- Assigned task -
Give the whole listing again, exactly as written.

----

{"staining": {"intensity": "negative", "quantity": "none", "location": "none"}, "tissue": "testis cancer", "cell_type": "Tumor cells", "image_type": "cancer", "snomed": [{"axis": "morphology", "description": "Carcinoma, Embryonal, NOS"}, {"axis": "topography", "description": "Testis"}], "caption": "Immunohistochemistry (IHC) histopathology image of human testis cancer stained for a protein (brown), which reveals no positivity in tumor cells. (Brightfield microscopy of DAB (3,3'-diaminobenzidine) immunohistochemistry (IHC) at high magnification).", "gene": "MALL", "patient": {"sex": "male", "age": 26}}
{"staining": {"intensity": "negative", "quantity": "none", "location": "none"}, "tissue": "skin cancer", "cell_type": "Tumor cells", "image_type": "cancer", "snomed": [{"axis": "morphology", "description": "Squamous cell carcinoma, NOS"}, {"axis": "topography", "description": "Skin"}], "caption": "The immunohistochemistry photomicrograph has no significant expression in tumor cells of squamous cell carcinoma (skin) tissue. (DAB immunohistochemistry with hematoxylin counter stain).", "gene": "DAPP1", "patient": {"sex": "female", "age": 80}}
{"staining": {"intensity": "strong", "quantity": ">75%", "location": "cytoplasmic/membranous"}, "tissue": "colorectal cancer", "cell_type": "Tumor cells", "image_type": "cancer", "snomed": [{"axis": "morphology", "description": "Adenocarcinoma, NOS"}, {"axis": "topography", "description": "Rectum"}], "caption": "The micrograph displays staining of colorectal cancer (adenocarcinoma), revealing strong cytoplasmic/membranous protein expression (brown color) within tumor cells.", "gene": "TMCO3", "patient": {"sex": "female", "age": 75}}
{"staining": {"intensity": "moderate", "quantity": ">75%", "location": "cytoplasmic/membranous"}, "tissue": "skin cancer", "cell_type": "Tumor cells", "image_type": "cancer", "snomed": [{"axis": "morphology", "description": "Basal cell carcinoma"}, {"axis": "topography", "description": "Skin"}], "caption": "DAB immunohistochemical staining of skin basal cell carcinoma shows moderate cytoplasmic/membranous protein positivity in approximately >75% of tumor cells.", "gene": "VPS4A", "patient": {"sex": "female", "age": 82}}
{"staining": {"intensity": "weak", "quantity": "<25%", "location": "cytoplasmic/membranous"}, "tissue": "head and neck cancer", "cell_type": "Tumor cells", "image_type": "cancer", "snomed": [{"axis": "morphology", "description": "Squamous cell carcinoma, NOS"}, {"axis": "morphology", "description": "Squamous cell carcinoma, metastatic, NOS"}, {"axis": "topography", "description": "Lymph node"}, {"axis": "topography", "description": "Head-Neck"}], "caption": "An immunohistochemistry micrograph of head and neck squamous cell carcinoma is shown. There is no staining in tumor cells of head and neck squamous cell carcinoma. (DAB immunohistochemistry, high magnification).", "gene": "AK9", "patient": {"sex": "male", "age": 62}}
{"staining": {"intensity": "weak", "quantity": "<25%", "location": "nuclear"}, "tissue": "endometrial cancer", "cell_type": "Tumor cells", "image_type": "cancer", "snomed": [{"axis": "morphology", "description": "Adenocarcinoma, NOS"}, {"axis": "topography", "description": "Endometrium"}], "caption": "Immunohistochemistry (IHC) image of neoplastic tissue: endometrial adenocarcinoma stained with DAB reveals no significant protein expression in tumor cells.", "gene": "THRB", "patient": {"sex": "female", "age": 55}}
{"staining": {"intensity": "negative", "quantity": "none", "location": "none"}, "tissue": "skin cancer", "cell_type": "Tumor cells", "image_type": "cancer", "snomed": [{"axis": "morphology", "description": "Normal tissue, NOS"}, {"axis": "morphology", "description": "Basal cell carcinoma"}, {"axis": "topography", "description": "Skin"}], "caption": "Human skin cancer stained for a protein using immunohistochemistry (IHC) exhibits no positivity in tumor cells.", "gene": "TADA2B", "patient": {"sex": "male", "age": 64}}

----

- Solved exercise -
{"staining": {"intensity": "negative", "quantity": "none", "location": "none"}, "tissue": "testis cancer", "cell_type": "Tumor cells", "image_type": "cancer", "snomed": [{"axis": "morphology", "description": "Carcinoma, Embryonal, NOS"}, {"axis": "topography", "description": "Testis"}], "caption": "Immunohistochemistry (IHC) histopathology image of human testis cancer stained for a protein (brown), which reveals no positivity in tumor cells. (Brightfield microscopy of DAB (3,3'-diaminobenzidine) immunohistochemistry (IHC) at high magnification).", "gene": "MALL", "patient": {"sex": "male", "age": 26}}
{"staining": {"intensity": "negative", "quantity": "none", "location": "none"}, "tissue": "skin cancer", "cell_type": "Tumor cells", "image_type": "cancer", "snomed": [{"axis": "morphology", "description": "Squamous cell carcinoma, NOS"}, {"axis": "topography", "description": "Skin"}], "caption": "The immunohistochemistry photomicrograph has no significant expression in tumor cells of squamous cell carcinoma (skin) tissue. (DAB immunohistochemistry with hematoxylin counter stain).", "gene": "DAPP1", "patient": {"sex": "female", "age": 80}}
{"staining": {"intensity": "strong", "quantity": ">75%", "location": "cytoplasmic/membranous"}, "tissue": "colorectal cancer", "cell_type": "Tumor cells", "image_type": "cancer", "snomed": [{"axis": "morphology", "description": "Adenocarcinoma, NOS"}, {"axis": "topography", "description": "Rectum"}], "caption": "The micrograph displays staining of colorectal cancer (adenocarcinoma), revealing strong cytoplasmic/membranous protein expression (brown color) within tumor cells.", "gene": "TMCO3", "patient": {"sex": "female", "age": 75}}
{"staining": {"intensity": "moderate", "quantity": ">75%", "location": "cytoplasmic/membranous"}, "tissue": "skin cancer", "cell_type": "Tumor cells", "image_type": "cancer", "snomed": [{"axis": "morphology", "description": "Basal cell carcinoma"}, {"axis": "topography", "description": "Skin"}], "caption": "DAB immunohistochemical staining of skin basal cell carcinoma shows moderate cytoplasmic/membranous protein positivity in approximately >75% of tumor cells.", "gene": "VPS4A", "patient": {"sex": "female", "age": 82}}
{"staining": {"intensity": "weak", "quantity": "<25%", "location": "cytoplasmic/membranous"}, "tissue": "head and neck cancer", "cell_type": "Tumor cells", "image_type": "cancer", "snomed": [{"axis": "morphology", "description": "Squamous cell carcinoma, NOS"}, {"axis": "morphology", "description": "Squamous cell carcinoma, metastatic, NOS"}, {"axis": "topography", "description": "Lymph node"}, {"axis": "topography", "description": "Head-Neck"}], "caption": "An immunohistochemistry micrograph of head and neck squamous cell carcinoma is shown. There is no staining in tumor cells of head and neck squamous cell carcinoma. (DAB immunohistochemistry, high magnification).", "gene": "AK9", "patient": {"sex": "male", "age": 62}}
{"staining": {"intensity": "weak", "quantity": "<25%", "location": "nuclear"}, "tissue": "endometrial cancer", "cell_type": "Tumor cells", "image_type": "cancer", "snomed": [{"axis": "morphology", "description": "Adenocarcinoma, NOS"}, {"axis": "topography", "description": "Endometrium"}], "caption": "Immunohistochemistry (IHC) image of neoplastic tissue: endometrial adenocarcinoma stained with DAB reveals no significant protein expression in tumor cells.", "gene": "THRB", "patient": {"sex": "female", "age": 55}}
{"staining": {"intensity": "negative", "quantity": "none", "location": "none"}, "tissue": "skin cancer", "cell_type": "Tumor cells", "image_type": "cancer", "snomed": [{"axis": "morphology", "description": "Normal tissue, NOS"}, {"axis": "morphology", "description": "Basal cell carcinoma"}, {"axis": "topography", "description": "Skin"}], "caption": "Human skin cancer stained for a protein using immunohistochemistry (IHC) exhibits no positivity in tumor cells.", "gene": "TADA2B", "patient": {"sex": "male", "age": 64}}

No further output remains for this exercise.